What to produce
Continue the reflection on the Book of Ruth below, picking up after its final sentence.

What can we conclude?

I don’t think God always blesses his loyal, hardworking followers in tangible ways. Certainly we read in the Bible of devout Christians being killed. However, Ruth chose not only to follow Naomi to Bethlehem, but to follow her God. I believe that had to make a difference. God must have encouraged her and given her strength for the difficulites she had to face.

Ruth didn’t know how her story was going to turn out, but she followed God and did what is right anyway.

She doesn’t seem to have taken anything for granted. Although Hebrew law provided her with the right to glean in the fields, we read that she asked for permission anyway. (Ruth 2:7)  She’s not greedy. She’s not brash. She’s humble, respectful, and hardworking, and because of these qualities, and perhaps a few others, she is respected by the towns people even though she is from a foreign land with foreign gods.

She sets a good example for us to follow.

Ruth’s Story

Before moving on to study another book of the Bible, I’d like to pause and look again at the main characters in this story – Boaz, Ruth, and Naomi. Are they good examples to follow? They certainly are.

However, today I’m just going to give you a link to another website. It contains a fictional account of the story of Ruth as if you met Ruth in heaven and she were telling her story to you. It portrays the story of Ruth as both a true story and an allegory showing relationships between Israel, the Church, and the Messiah.

Provided data
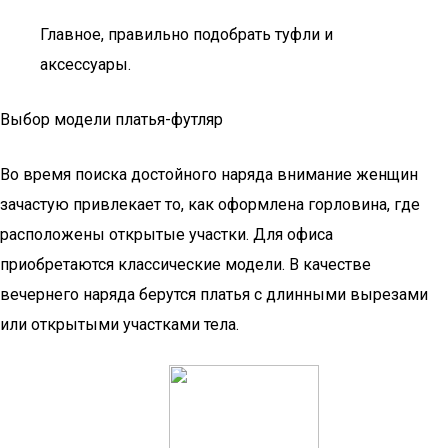
Главное, правильно подобрать туфли и
аксессуары.
Выбор модели платья-футляр
Во время поиска достойного наряда внимание женщин
зачастую привлекает то, как оформлена горловина, где
расположены открытые участки. Для офиса
приобретаются классические модели. В качестве
вечернего наряда берутся платья с длинными вырезами
или открытыми участками тела.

Response area
Here’s the link: GracethruFaith: Ruth’s Story

Ruth 4:13-22

A Blessed Marriage


  • Although Jewish law and tradition (Ruth 4:5) states that Obed would be credited to Mahlon as Mahlon’s heir and maintaining the line of Elimelech, when Matthew and  Luke give the geneology of Jesus (Matthew 1:5, Luke 3:23) both of them list Boaz, not Mahlon as Obed’s father.
  • Obed will become the grandfather of King David. Obed is the father of Jesse and the grandfather of King David
  • Jesus is born of the family of David.
  • Boaz himself has a Canaanite mother – Rahab (Matthew 1:5)
  • Jesus has both Canaanite and Moabite heritage.
  • Obed was well accepted by the community. (Ruth 4:14-15)
  • Obviously, since the Lord chose David to be king, the rule that no Moabite should enter the assembly of the Lord for 10 generations does not apply here.


  • Why do you think that the women were so ready and quick with their praise of Obed?
  • Why do you think that both Luke and Matthew list Boaz in the geneology and not Mahlon?
  • Why do you think God blessed this marriage so richly?

Ruth 4: 1-12

Boaz marries Ruth!

There are many reasons not to do so.

  • There’s a large age difference.
  • She’s a Moabite.
  • A son born from this union would be considered Elimelech’s and not his own.
  • It appears that he is not obligated to do so. He’s a relative, but not the closest relative – and definitely not Mahlon’s brother.

However, he is a relative. He seems to care for Ruth. He definitely thinks highly of her. He is flattered that she would ask him.

I think it’s easy to understand why the other man did not want to marry Ruth. It’s no slight to Ruth, but he probably already had a wife and children. He was thinking about them. It’s a little harder to understand Boaz marrying Ruth. Was it simply that he fell in love with her? It could be. He didn’t wait long to go talk to the other relative. Naomi knew that he wouldn’t let the sun set without speaking to him. What were the signals that she picked up, I wonder.

Did a sense of duty enter into it? He was a kinsman-redeemer, after all.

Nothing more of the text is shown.